Der Berg ist von den anderen Seite herunterstürzt, aber auch die Talseite von Savogno muss ihre Stürze erlebt haben. Stellenweise führt der Weg durch ein wildes Durcheinander von herabgestürzten Felsbrocken, seit Jahrhunderten liegen sie da, unverrückbar, dicht mit Moos bewachsen.
Die Natur holt sich alles zurück
Und plötzlich, gegen Abend, plätschert ein Brunnen. Ich stehe zerfallenden Häusern, Ruinen zum Teil. In Savogno. Irgendwann muss das Dörfchen von vielen Bauern bewohnt gewesen sein, dicht steht Haus an Haus auf der kleinen Terrasse. Aber eben: Nicht mehr Haus an Haus, sondern Ruine an Ruine, nur wenige Gebäude sind bewohnbar, noch weniger bewohnt, aber die zerfallenden Mauern, die engen Gässchen, das verwitterte Holz der früheren Türen, Fenster und Geländer sehen bezaubernd aus. Überall triumphieren Zeit und Natur – der Mensch hat sich zurückgezogen, der Ursprung und die Natur holen sich alles zurück. Die Bäume sind hoch gewachsen, nur noch die Kirche überragt sie. Von der Kirchenmauer aus öffnet sich ein prächtiger Blick auf Chiavenna.
Rauchen an und für sich
Ich freue mich auf eine Zigarette, sehe mich schon, wie ich rauchend ins Tal hinunterblicke und der Mann der bereits an der Mauer im Hof der Kirche steht, stört mich erst nicht gross. Erst als er mich anspricht, irritiert er mich. Er spricht durch den offenen Kehlkopf, über den ein Tuch gebunden ist. Kehlkopf-Operation wahrscheinlich. Und er hat eine brennende Zigarette in der Hand. Irgendwie mag ich nun gar nicht mehr rauchen, mag nicht rauchend ins Tal hinunter blicken.

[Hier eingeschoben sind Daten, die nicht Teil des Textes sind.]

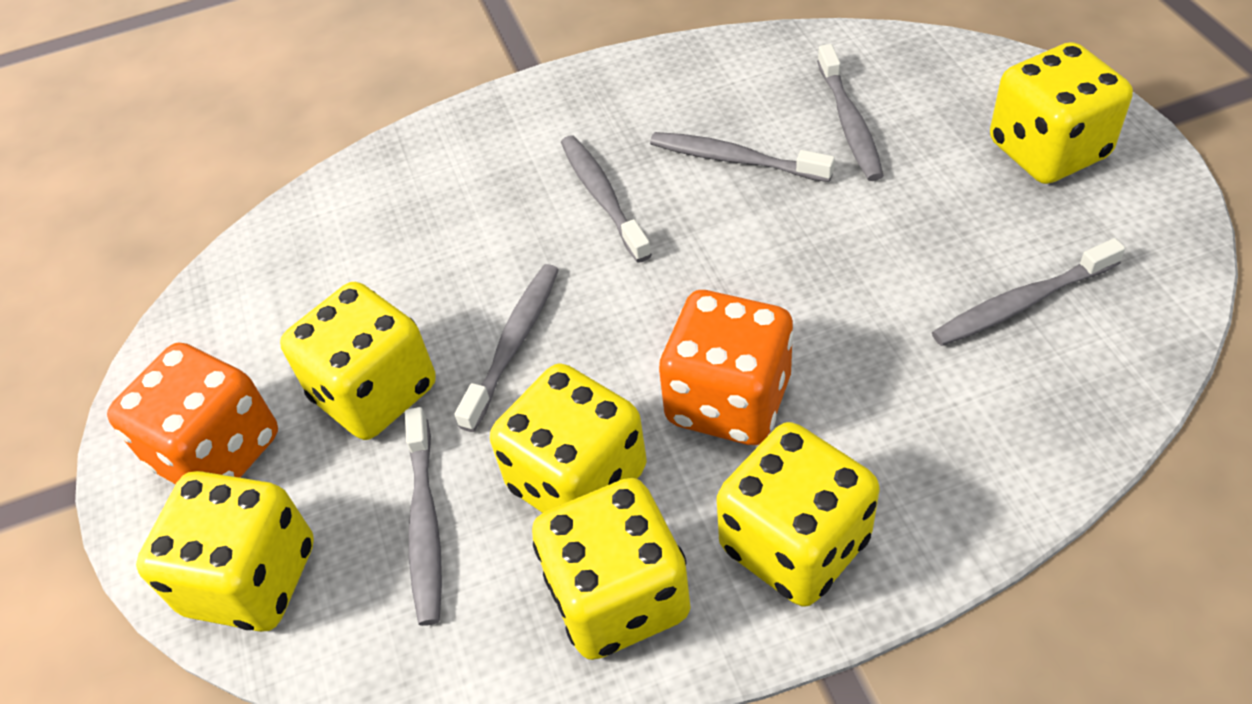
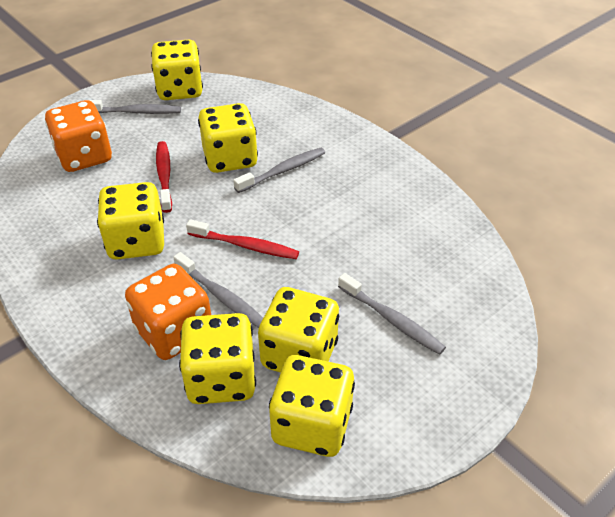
grey toothbrush: 6 -> 4
red toothbrush: 0 -> 2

Ich verstehe nicht viel von dem, was er sagt. Seine Artikulation lässt zu wünschen übrig. Aber immerhinbegreife ich, dass er mir eine Unterkunft empfehlen will. Rifugio, sagt er. Er führt mich zu einem ins Berghaus, ganz in der Nähe. Es ist frisch renoviert, hat Zimmer für grössere und kleinere Gruppen. Für Bergsteiger, die von hier aus ins Gebirge starten. Es scheint kein Mensch in der Nähe zu sein. Mein Begleiter verschwindet. Irgendwann geht eine Tür auf und ein junger Mann bittet mich herein.
Es wird sehr bewusst gekocht hier, gesund und biologisch, vorzüglich und fein. Die jungen Wirtsleute führen das Rifugio allein, sie duzen alle Leute, machen sehr auf Kameradschaft, er bietet ein feines Malzbier aus Chiavenna an. Sie bittet mich, die Wanderschuhe vor der Tür hinzustellen und führt mich in einen Saal mit acht Pritschen. Allerdings bin ich der einzige Gast in diesem Raum.
Der Esssaal ist geschmackvoll rustikal eingerichtet. Aber es will irgendwie keine Stimmung aufkommen. Es sind drei weitere Gäste aufgetaucht, sie kennen sich aber nicht. Alle sitzen allein an einem Tisch. Es gelingt nicht, ein Gespäch in Gang zu bringen. Der Blick durch die Fenster: Wald und Wald und Berge und Wald, überall wuchert Wald, am oberen Fensterrand ein wenig Himmel, ganz selten ein weisser Punkt, ein Häuschen, und sonst Wald, Wald, Wald.